(EXERCISE INPUTS begins)

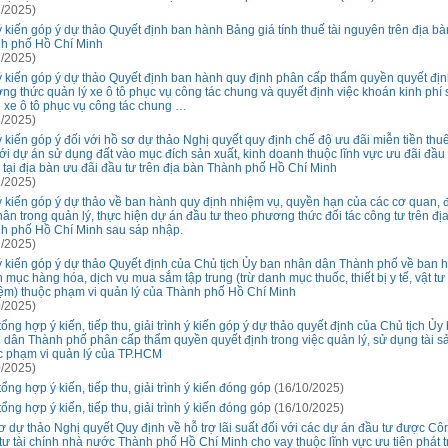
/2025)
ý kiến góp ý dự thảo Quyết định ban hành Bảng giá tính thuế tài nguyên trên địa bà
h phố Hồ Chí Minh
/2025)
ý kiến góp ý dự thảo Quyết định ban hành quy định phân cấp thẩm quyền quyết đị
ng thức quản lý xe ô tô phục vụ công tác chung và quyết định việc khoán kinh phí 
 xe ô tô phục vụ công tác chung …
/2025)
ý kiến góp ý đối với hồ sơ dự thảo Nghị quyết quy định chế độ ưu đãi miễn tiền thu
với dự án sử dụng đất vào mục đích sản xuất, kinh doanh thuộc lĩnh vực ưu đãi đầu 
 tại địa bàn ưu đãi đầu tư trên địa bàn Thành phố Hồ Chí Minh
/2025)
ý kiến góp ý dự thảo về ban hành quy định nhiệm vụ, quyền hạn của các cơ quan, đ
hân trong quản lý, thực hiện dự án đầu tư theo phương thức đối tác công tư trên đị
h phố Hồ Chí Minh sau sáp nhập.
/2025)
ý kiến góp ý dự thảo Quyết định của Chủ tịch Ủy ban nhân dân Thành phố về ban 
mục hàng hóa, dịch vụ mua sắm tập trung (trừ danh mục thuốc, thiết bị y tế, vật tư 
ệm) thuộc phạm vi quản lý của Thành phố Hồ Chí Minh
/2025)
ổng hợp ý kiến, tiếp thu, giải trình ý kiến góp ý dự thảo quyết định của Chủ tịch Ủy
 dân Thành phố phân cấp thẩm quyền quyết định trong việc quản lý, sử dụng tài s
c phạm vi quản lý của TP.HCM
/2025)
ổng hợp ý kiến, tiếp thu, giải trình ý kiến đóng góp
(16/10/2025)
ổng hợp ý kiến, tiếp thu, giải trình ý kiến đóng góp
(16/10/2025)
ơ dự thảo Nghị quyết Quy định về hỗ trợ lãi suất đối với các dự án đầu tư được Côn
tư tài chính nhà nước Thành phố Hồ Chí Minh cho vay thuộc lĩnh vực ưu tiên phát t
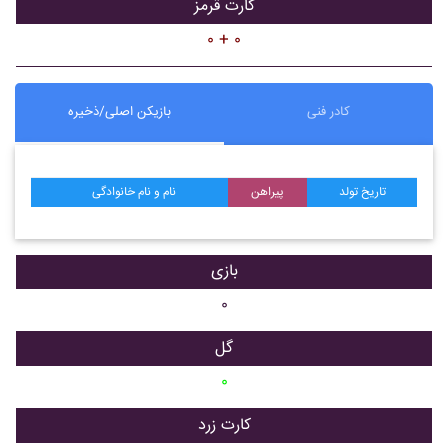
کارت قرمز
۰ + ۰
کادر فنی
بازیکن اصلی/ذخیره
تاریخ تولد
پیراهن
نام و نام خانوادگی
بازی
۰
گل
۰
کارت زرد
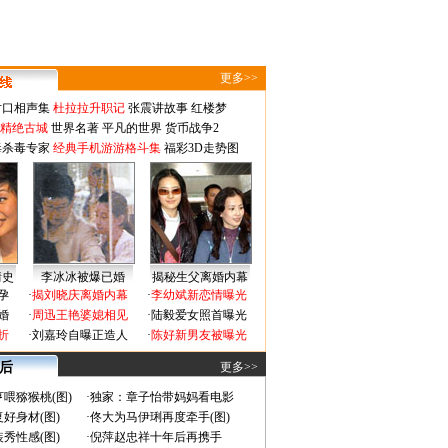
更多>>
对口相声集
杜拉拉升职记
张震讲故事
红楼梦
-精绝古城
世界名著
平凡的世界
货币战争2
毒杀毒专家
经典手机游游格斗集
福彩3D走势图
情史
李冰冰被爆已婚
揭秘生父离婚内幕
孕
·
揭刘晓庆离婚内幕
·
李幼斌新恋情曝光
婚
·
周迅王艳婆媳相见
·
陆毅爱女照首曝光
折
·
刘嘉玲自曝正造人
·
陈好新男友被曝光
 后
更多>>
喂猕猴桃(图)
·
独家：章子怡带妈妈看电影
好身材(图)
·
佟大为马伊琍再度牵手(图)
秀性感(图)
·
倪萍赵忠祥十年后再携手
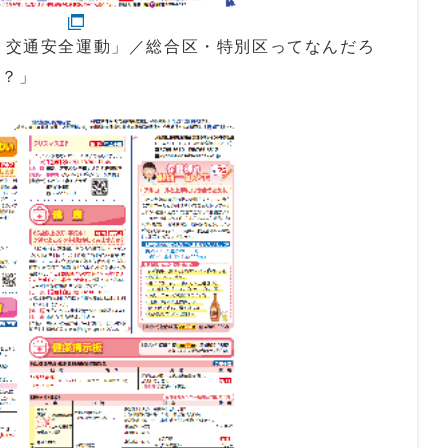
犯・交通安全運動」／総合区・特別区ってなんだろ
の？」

(EXERCISE INPUTS ends)

◆ PROBLEM STATEMENT: The expected output is every line from the material above where "thẩm" can be found.

◆ RESPONSE BELOW:
ý kiến góp ý dự thảo Quyết định ban hành quy định phân cấp thẩm quyền quyết đị
 dân Thành phố phân cấp thẩm quyền quyết định trong việc quản lý, sử dụng tài s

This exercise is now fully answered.